• [TEXTO EXTRAÍDO]:
***

A competência da Assembleia Geral da OEA está prevista no Art. 54, alínea ‘a’, da Carta da OEA estando expressamente previsto que compete a ela “decidir a ação e as políticas gerais da Organização”, abarcando a competência para avaliar o respeito aos DH por parte dos Estados membros.

Imperioso destacar que, em que pese a Carta da OEA não preveja de forma expressiva a competência para a Assembleia propor sanções coletivas pelo descumprimento dos preceitos da OEA, esse comportamento repressor é verificado na prática da Assembleia. Fator determinante dessa atuação coercitiva foi a ruptura democrática ocorrida no Haiti em 1991 com o golpe militar contra o Presidente eleito Jean Bertrand Aristide.

No caso, a Comissão enviou uma delegação para verificação in loco, e após esta, por meio da Comissão Permanente, editou a Resolução nº 1/91, pela qual condenou a ruptura democrática adotando como sanção a suspensão de todas as relações econômicas, financeiras e comerciais dos países membros da OEA com o Haiti, bem como a suspensão do fornecimento de todo tipo de material militar.

***

• [TAREFA 1]:
No texto sobre a Assembleia Geral da OEA, transforme em lista o parágrafo que começa com "No caso, a Comissão enviou", mantendo os fatos principais.
• [TAREFA 2]:
Segundo o texto sobre a Assembleia Geral da OEA, em que ano ocorreu a ruptura democrática no Haiti e contra quem foi o golpe militar?
• [TAREFA 3]:
Prossiga com o texto sobre a Assembleia Geral da OEA a partir da última frase apresentada.
Não é preciso consultar o material.

• [DADOS FORNECIDOS]:
***

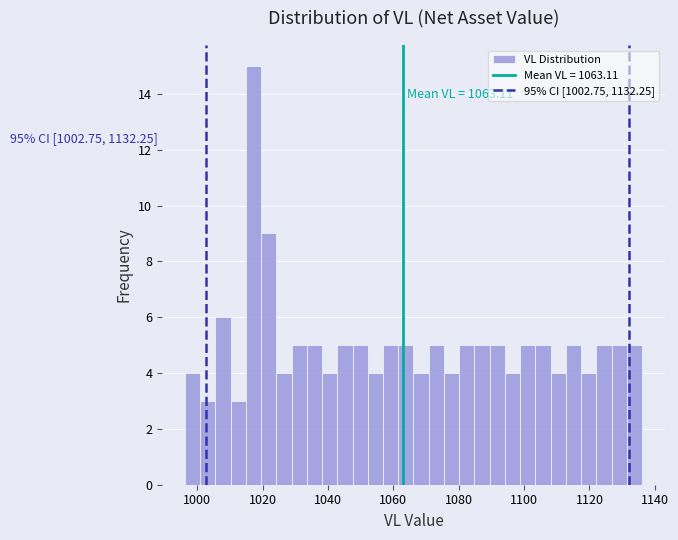

Read against the x-axis, roughly where is the centre of the tallest bar?

1018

***

• [RESPOSTA 1]:
- A Comissão enviou uma delegação para verificação in loco.
- Depois disso, por meio da Comissão Permanente, editou a Resolução nº 1/91.
- A resolução condenou a ruptura democrática.
- Como sanção, suspendeu todas as relações econômicas, financeiras e comerciais dos países membros da OEA com o Haiti.
- Também suspendeu o fornecimento de todo tipo de material militar.

• [RESPOSTA 2]:
Em 1991, contra o presidente eleito Jean Bertrand Aristide.

• [RESPOSTA 3]:
Na sequência, houve o recrudescimento das medidas através da Resolução nº 2/91 em que houve a adoção de medidas de monitoramento dos embargos econômicos, com pedido aos Estados-membros que negassem acesso ao Haiti a portos de cargueiros e aviões. Ainda, solicitou-se o cancelamento dos vistos dos membros golpistas do governo, bem como o congelamento de haveres nos países da região.

O golpe Haitiano foi o acontecimento final para que ocorresse a alteração da Carta da OEA, em 1992, com o Protocolo de Washington, o qual alterou o Art. 9 para que passasse a contar a previsão expressa de suspensão de qualquer Estado-membro cujo governo tenha sido destituído pela força. Contudo, tal suspensão somente ocorreria após a infrutífera negociação diplomática, a fim de restabelecer a democracia representativa no Estado-membro afetado.

A Comissão Interamericana de Direitos Humanos tem como função proceder ao juízo de admissibilidade das petições ou comunicações apresentadas, sendo também sua competência a propositura de ações por violações de DH. Nas palavras de Ramos (2012, p. 198):

A Comissão é o órgão ao qual incumbe a promoção e a averiguação do respeito e a garantia destes direitos fundamentais. Pode elaborar estudos e ofertar capacitação técnica aos Estados. Pode também criar relatorias (similares às relatorias do mecanismo extra convencional onusiano), dirigidos pelos Comissários, cujos relatórios serão submetidos à Assembleia Geral da OEA. Além disso, pode efetuar visitas de campo, a convite do Estado interessado.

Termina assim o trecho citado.